Even if one could establish that chimpanzees and some of the other primates physiologically have the neural capacities for consciousness, it is still far-fetched to think that they possess the self-awareness faculties to make moral decisions. The sense of recognising morals is really exclusive to humans. If an ape cannibalises its young, one never considers locking the creature away on death row. On the other hand, none would object to incarcerating a human on death row for cannibalising an infant.

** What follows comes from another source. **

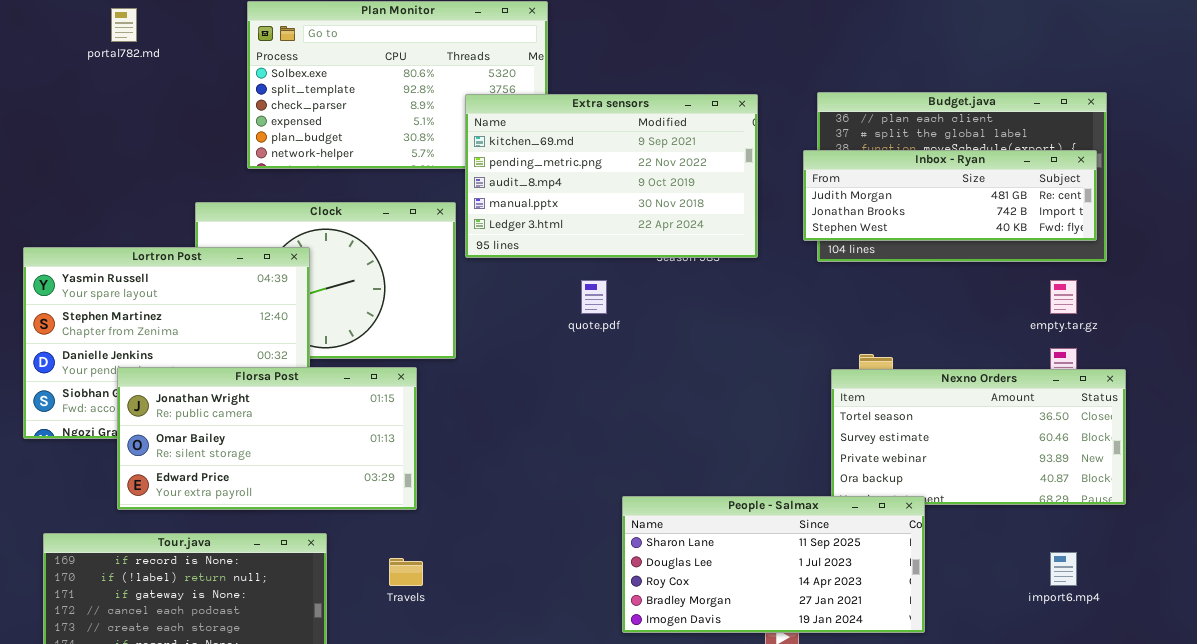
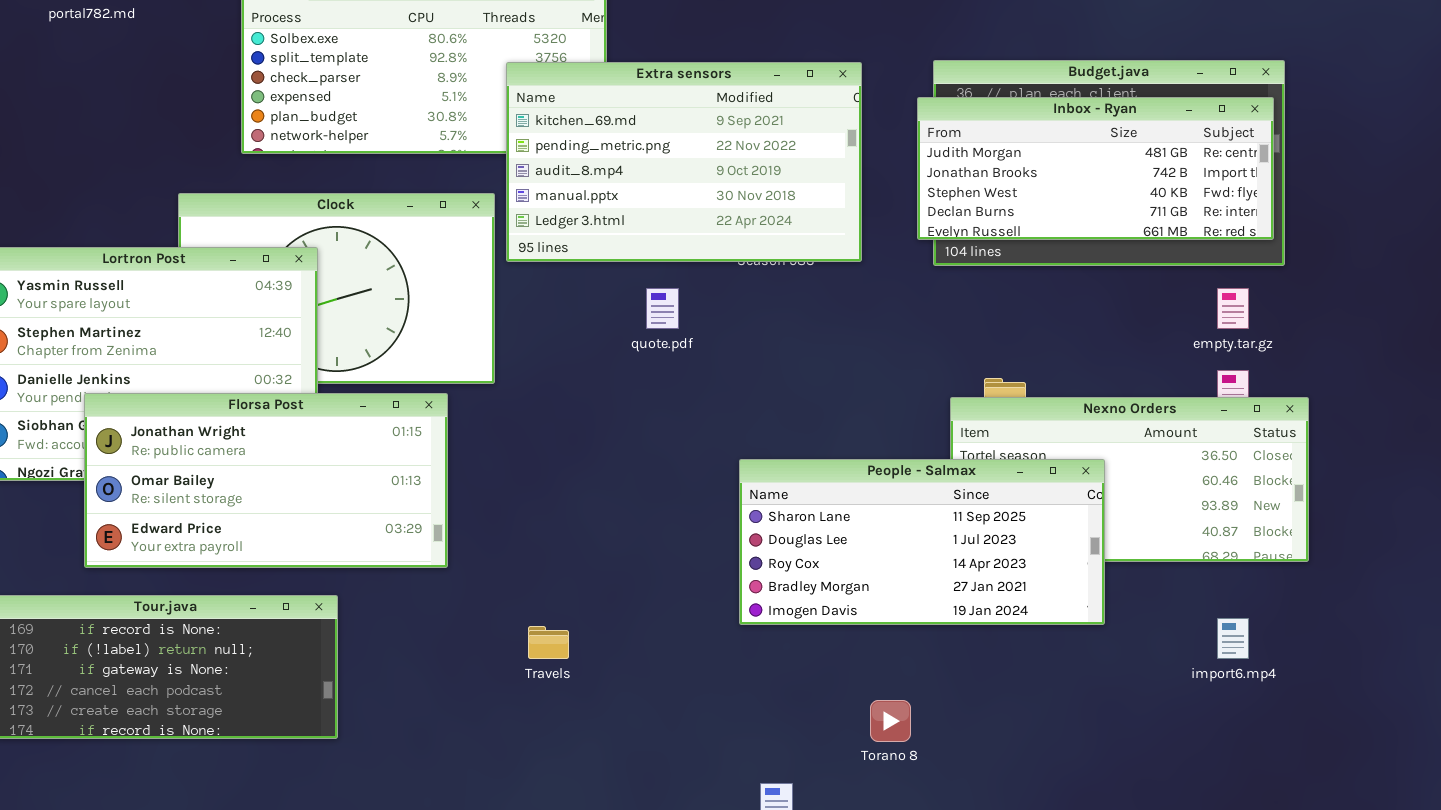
Inbox - Ryan: [803,150,1097,241] -> [917,97,1274,240], resized
People - Salmax: [622,496,925,633] -> [739,459,1105,625], moved
Travels: [389,558,423,586] -> [528,626,569,659], moved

Humans may put an animal to sleep if it harms humans or properties owned by humans but these instances are for public safety and the common good more than anything else. If a pet chimpanzee mauls another person, it can be exterminated on the basis that it has become a danger to other humans and/or the property of humans. (It is because chimpanzees are known for such behaviour as Dr. Goodall and others have observed, many animal advocates discourage humans from acquiring chimpanzees as pets.) On the other hand, one never thinks the chimpanzee is conscious of a moral code (chimpanzees must never maul other chimpanzees, animals, and/or humans), or that it wilfully violate its own moral code in mauling a human. Chimpanzee mauling have also ended with the animal being put down. The putting down of animals that are a danger to other people and/or their property in a human society is consistent with biblical ethics – for example, Exodus, 21:28ff, which states:

“If an ox gore a man or a woman, that they die: then the ox shall be surely stoned”

Whether or not animals in general and monkeys in particular have a moral compass is doubtful and the evidence for such is shaky. There is also a substantive difference between humans and monkeys, and the latter may do certain things with impunity which can never at all be the case for the former. Humans act upon their own volition but that is never the case with monkeys. Humans are aware of their own actions, but monkeys act on instinct.